Through the glass window of my office, I could see the drizzle gently fall. The day was cloudy from the morning itself but then in Bangalore, we have cloudy days at a stretch but unfortunately no rains. The Goddess of rains bears a somewhat step- motherly attitude towards this haven of techies. Being from the land of rains, hails and storms, I was really craving for some showers. And that July afternoon was a welcome change. My heart leaped with joy, much like that of a little child. I logged off from my system and went out to the balcony to have ‘my share of the rains’.
There was a celebration outside- Nature celebrating a strange, unknown joy. The light gentle drizzle soon gained in flair and it seemed to me that the raindrops were dancing down from the heavens with thousand anklets on. There was a dead silence around-nobody to be seen at the streets, the birds and animals all home and the techies all busy with their work as usual. There was a strange stagnation around but in the midst of it, one could see the divine dynamism of Nature. Only the sonorous sound of the rains filled the air up. NATURE, IT SEEMED, WAS AT ITS MUSICAL BEST. The slender plants tossed their heads in joy, the greens looked yet greener, the lovely flowers yet richer in colors as the raindrops rolled over. A new life was injected all around- it was, as if, a Midas touch!

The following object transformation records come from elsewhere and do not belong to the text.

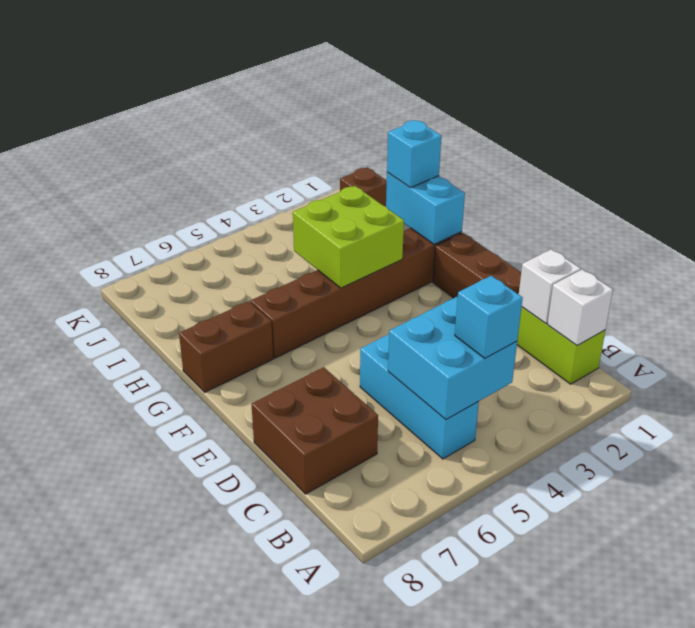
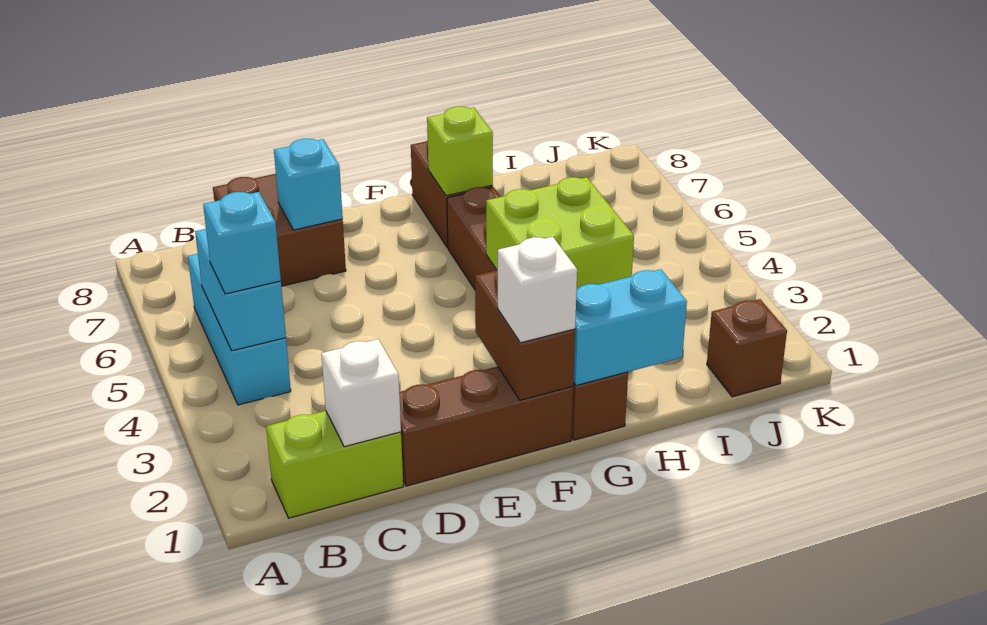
white brick B1 level 2 -> white brick F1 level 3
cyan brick B4:C5 level 2 -> cyan brick B4:B5 level 2
cyan brick B5:D5 level 1 -> cyan brick B4:B6 level 1
none -> brown brick F1:F2 level 2
none -> lime brick G7 level 2
cyan brick H1 level 3 -> cyan brick D7 level 2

I listened, I gazed, I stood silent and still. The memories of my childhood came floating to my mind. And soon, there was a hint of melancholy in the music. Yes I remember it all- those water puddles all along the streets, my running out in the rains and getting all drenched just for nothing, my innocent prayers to God for having floods so that I could go to my mamarbari(maternal uncle’s place), those cold rainy nights by my mother’s side and of course skipping schools due to rains……….Now, I can’t afford the luxury of taking a leave just because it’s raining. Now if I splash water from the puddles, I will be called uncivilized. Now I can’t leave my work and go to get drenched in the rains- people will simply laugh at me, call me crazy. Now I can’t sleep by mother’s side for I am far way. Soon, I had tears in my eyes- I was missing every bit of my world. I felt a strange emptiness, a biting lonliness within- the pain of being apart from my near and dear ones, away from my very own Silchar. Is this the life I craved for??? These days, I can afford to dine at the costliest of restaurants of the city but I can’t get the dal cooked by my dida(grandma). I can buy the best of dresses as and when I wish to but I really do miss the excitement of shopping before Durga Puja. I can hang out at the most posh joints but can it ever match the innocent joy of going to Gandhi Mela?? My Silchar with its broken roads, floods and load shedding is far sweeter a place than this strange place I currently live in. Honestly speaking, I have an identity crisis here. Nobody, except a few team mates in office and my roommates know me-never am I given a smile by my neighbour. I shuttle between office and home, slog for hours at my workplace, battle three hours of traffic each day, I eat, sleep, eagerly wait for the weekends---And that’s life for me.
I have changed. The Rains have not. As the droplets delightfully dance down, they carry the same beauty, the same music. I held back my tears and stood there gazing at the rains. It rained the whole afternoon that day and I did not work. But then, there was a lot pending at my desk and ultimately I slogged all evening compensating for my lost hours. After all, I have studied to become an engineer and the escape from this lucrative maze is not so easy!!!